La dernière note de conjoncture publiée par la DEPF propose une analyse des dynamiques récentes de l’économie marocaine, ainsi que de ses perspectives à court et moyen terme.

Voici les principaux points à retenir :

L’économie marocaine a poursuivi sa reprise en 2024, soutenue par une amélioration des indicateurs macroéconomiques, bien que certains déséquilibres persistent. La croissance a été stimulée par la bonne performance des secteurs secondaire et tertiaire, tandis que l’agriculture, bien qu’en progression, reste sous contrainte hydrique.

⇒ Un secteur primaire en amélioration, mais toujours vulnérable

Le secteur agricole bénéficie d’une légère amélioration des ressources en eau. Le taux de remplissage des barrages atteint 28% au 17 janvier 2025, enregistrant une hausse de 5 points sur un an. Cette progression est due aux précipitations survenues à partir de septembre 2024.

Les exportations agricoles et agroalimentaires affichent une croissance de 3,1% à fin novembre 2024, portées par la hausse des exportations des produits de l’agriculture et de la sylviculture (22,6%). La pêche côtière progresse en valeur de 5,7% à fin 2024, bien que son volume affiche une baisse de 1%.

⇒ Un secteur secondaire en plein essor

L’industrie a consolidé son rôle moteur dans l’économie nationale. La valeur ajoutée manufacturière progresse de 4,2% à fin septembre, avec des performances notables dans plusieurs secteurs clés. L’automobile enregistre une croissance de 6,7%, avec 145,9 MMDH d’exportations. L’aéronautique connaît une expansion de 16,9%, tandis que la production de phosphates affiche une forte hausse de 24,5% à fin novembre.

Le secteur du BTP renoue avec la croissance, avec une valeur ajoutée en augmentation de 7,6% au T3 et des ventes de ciment en hausse de 9,4% à fin 2024. L’énergie électrique voit sa production progresser de 2,4%.

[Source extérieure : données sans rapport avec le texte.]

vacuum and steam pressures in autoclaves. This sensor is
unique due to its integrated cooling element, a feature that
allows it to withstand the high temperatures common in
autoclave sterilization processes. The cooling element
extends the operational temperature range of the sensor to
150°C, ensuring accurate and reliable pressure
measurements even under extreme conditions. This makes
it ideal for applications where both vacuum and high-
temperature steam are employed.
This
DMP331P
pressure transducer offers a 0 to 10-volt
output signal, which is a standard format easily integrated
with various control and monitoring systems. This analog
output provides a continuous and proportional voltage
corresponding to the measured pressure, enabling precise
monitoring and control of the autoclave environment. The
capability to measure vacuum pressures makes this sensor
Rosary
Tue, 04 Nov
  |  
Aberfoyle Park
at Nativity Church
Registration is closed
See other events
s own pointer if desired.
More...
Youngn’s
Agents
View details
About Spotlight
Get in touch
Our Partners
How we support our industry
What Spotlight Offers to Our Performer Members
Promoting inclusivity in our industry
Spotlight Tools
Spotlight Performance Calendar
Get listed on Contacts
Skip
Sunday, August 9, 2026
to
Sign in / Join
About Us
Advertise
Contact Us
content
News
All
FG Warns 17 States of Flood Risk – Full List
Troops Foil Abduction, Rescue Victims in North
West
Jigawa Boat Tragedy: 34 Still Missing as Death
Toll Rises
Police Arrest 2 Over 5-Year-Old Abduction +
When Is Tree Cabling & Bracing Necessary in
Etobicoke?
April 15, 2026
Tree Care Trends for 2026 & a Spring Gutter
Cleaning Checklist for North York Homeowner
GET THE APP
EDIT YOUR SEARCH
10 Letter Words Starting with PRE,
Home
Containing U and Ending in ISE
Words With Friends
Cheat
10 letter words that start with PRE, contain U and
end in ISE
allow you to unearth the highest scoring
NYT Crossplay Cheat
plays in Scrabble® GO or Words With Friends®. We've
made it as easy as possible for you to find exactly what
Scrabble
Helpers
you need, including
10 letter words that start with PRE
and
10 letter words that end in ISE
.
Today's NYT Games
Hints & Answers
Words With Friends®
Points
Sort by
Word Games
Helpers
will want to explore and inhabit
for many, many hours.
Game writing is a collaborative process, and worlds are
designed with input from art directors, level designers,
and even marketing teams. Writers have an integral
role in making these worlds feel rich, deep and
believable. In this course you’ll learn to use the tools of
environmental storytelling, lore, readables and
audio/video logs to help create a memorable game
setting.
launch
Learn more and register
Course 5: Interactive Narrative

⇒ Un secteur tertiaire dynamique, porté par le tourisme et les services

Le secteur tertiaire poursuit sa consolidation, en particulier grâce à la forte reprise du tourisme. Le nombre d’arrivées de touristes atteint 17,4 millions à fin 2024, soit une progression de 20%, générant 104,5 MMDH de recettes voyages. Le transport aérien progresse de 19,7% en nombre de passagers, tandis que le trafic portuaire affiche une augmentation de 15,8%.

Le secteur des télécommunications continue d’être porteur, avec un parc internet de 42,1 millions d’abonnés (6,5 %) et un taux de pénétration de 112,7%.

⇒ Une demande intérieure robuste

La consommation des ménages reste dynamique, soutenue par une inflation en nette décélération, qui s’établit à 0,9% en 2024, contre 6,1% en 2023. Les transferts des Marocains résidant à l’étranger progressent de 2,8%, et le crédit à la consommation affiche une hausse de 1,4%.

L’investissement demeure soutenu avec une hausse des IDE de 30,1%, une augmentation des importations de biens d’équipement de 12,1%, et une progression des dépenses publiques d’investissement de 6%.

⇒ Une balance commerciale sous pression

Les exportations marocaines augmentent de 5,2% à fin novembre, tirées par les secteurs stratégiques, mais les importations croissent plus rapidement (5,7%), creusant le déficit commercial à 275,7 MMDH. Le taux de couverture des importations par les exportations se stabilise à 60%, tandis que les avoirs officiels de réserve couvrent 5 mois et 5 jours d’importations.

⇒ Une amélioration des finances publiques

Le déficit budgétaire poursuit sa tendance baissière, s’établissant à 3,9% du PIB en 2024, contre 4,4% en 2023. Cette réduction est attribuable à une forte progression des recettes ordinaires (15,2% par rapport à 2023), en particulier les recettes fiscales (14,3%). Les dépenses publiques augmentent de 5,7%, mais les charges de compensation diminuent de 15,3%.